# [RECORDS SUPPLIED]
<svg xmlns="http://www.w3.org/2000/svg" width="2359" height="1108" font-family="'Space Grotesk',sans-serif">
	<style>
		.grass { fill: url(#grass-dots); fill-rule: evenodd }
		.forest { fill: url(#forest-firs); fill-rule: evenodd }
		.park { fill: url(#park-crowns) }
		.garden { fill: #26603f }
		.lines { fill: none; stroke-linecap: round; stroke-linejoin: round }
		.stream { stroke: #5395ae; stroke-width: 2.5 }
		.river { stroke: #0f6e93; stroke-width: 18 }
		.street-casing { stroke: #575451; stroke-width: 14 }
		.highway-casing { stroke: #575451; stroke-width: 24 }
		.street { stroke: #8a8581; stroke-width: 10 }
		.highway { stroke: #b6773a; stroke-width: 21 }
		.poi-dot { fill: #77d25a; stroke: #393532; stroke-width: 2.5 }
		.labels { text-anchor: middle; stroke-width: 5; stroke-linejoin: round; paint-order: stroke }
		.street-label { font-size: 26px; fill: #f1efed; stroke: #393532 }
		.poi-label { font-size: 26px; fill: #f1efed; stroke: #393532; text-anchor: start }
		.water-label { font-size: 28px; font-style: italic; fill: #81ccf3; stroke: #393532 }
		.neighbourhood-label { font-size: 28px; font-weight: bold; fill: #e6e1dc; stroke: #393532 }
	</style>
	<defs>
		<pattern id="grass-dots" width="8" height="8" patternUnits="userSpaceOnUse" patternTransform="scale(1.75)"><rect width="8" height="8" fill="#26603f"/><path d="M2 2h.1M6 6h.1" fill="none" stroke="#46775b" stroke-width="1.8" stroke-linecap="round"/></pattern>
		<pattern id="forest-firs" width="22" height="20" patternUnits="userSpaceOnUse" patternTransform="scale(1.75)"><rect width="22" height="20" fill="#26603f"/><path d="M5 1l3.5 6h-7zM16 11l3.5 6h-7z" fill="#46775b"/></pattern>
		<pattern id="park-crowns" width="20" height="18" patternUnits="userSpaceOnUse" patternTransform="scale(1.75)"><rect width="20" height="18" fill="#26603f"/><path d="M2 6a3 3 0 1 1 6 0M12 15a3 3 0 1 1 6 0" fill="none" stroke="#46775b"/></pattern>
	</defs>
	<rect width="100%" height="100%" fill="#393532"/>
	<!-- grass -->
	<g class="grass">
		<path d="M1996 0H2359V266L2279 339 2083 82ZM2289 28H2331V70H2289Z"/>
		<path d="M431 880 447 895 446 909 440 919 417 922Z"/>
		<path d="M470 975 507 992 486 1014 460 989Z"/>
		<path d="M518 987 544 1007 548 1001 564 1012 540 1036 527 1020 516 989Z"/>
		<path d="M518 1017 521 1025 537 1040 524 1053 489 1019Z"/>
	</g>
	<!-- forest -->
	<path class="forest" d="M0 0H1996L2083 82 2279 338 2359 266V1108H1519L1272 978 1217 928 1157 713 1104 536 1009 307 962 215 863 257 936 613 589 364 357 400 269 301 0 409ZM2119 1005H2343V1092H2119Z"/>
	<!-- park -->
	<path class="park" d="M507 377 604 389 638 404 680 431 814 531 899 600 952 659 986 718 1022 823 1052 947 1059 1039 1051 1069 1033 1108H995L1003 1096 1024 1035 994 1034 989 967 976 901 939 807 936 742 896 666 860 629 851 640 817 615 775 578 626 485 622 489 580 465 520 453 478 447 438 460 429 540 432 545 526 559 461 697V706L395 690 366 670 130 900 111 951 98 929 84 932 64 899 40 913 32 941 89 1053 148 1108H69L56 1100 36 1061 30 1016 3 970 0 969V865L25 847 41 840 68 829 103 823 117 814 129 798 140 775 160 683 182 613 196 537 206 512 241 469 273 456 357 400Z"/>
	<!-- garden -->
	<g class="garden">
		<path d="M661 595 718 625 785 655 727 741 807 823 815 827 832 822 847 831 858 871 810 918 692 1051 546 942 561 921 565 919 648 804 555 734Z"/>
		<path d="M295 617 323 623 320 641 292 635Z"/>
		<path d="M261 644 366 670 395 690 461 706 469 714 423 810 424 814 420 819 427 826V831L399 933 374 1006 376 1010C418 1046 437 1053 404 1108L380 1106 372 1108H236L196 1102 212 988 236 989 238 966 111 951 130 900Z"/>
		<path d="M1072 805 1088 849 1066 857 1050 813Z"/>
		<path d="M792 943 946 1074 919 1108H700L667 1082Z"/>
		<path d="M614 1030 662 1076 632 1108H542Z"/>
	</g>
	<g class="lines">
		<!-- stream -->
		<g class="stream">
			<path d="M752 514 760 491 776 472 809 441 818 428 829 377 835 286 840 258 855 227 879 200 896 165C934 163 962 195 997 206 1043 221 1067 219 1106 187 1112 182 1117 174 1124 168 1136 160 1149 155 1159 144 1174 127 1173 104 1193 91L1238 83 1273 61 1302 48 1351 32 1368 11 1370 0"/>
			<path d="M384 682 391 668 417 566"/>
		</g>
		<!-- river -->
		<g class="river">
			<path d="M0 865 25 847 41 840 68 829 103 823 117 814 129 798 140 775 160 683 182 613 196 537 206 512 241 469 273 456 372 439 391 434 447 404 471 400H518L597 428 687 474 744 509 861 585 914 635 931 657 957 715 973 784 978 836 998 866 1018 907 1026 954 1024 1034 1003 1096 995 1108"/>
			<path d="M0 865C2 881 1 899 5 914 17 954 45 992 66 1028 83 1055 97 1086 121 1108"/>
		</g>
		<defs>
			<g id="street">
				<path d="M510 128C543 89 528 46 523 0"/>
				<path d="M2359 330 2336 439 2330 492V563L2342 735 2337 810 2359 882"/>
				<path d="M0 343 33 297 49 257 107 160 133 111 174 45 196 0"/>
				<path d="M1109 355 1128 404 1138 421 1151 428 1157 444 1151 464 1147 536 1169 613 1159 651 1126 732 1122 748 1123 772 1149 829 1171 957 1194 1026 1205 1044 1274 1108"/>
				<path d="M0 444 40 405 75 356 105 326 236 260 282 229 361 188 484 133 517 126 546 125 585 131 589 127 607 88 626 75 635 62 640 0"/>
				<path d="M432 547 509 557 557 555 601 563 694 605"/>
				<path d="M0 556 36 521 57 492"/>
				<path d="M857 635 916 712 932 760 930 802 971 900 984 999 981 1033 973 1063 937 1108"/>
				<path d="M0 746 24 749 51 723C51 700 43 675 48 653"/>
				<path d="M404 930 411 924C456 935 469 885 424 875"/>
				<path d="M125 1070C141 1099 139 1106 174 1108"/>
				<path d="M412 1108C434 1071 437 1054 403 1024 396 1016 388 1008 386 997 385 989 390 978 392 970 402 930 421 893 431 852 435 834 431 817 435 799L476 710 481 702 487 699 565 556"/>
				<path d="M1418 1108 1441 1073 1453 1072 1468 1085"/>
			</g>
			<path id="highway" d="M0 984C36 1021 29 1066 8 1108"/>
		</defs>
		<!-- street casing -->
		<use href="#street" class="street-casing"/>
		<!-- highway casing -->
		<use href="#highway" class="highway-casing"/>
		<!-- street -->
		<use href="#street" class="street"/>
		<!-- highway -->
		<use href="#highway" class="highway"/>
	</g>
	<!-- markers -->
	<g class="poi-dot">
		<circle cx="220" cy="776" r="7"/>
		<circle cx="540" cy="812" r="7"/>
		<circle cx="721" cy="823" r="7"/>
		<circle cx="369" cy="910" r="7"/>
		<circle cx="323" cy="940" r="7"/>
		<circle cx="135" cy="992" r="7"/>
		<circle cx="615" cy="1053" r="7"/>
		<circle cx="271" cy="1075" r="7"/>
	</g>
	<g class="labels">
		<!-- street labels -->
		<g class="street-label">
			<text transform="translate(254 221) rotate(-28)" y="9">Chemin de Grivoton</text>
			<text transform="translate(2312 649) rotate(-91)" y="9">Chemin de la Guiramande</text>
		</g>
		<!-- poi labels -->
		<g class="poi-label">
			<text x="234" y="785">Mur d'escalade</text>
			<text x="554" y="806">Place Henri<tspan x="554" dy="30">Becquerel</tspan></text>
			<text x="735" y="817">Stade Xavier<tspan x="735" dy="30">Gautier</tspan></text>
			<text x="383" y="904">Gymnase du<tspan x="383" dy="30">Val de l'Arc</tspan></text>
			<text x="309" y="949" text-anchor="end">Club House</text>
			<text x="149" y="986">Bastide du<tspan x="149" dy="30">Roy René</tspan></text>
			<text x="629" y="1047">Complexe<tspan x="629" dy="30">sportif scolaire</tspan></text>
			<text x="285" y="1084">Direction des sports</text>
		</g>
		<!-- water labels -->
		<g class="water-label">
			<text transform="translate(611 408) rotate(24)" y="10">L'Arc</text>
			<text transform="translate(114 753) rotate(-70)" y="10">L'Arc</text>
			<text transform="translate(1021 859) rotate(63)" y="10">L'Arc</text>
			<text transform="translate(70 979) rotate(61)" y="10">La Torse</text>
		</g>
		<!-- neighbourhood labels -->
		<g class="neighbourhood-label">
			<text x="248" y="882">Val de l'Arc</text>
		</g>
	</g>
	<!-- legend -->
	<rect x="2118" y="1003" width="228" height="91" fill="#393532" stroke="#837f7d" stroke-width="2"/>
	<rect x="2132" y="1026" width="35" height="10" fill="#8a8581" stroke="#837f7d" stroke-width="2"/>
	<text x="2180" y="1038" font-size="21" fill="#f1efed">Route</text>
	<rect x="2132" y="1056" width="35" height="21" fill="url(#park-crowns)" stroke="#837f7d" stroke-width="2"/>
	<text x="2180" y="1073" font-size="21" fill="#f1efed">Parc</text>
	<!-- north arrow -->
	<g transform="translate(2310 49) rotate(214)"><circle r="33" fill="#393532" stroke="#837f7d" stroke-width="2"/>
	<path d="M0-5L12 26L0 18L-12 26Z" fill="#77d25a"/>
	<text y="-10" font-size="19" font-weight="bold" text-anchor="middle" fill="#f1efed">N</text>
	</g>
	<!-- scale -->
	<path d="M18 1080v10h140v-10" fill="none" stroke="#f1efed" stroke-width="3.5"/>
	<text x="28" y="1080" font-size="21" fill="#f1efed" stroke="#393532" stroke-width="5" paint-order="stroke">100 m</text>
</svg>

# [EXERCISE INSTRUCTIONS]
Which of the lines above carry the string "middle"? Copy every one.

# [ANSWER BELOW]
		.labels { text-anchor: middle; stroke-width: 5; stroke-linejoin: round; paint-order: stroke }
	<text y="-10" font-size="19" font-weight="bold" text-anchor="middle" fill="#f1efed">N</text>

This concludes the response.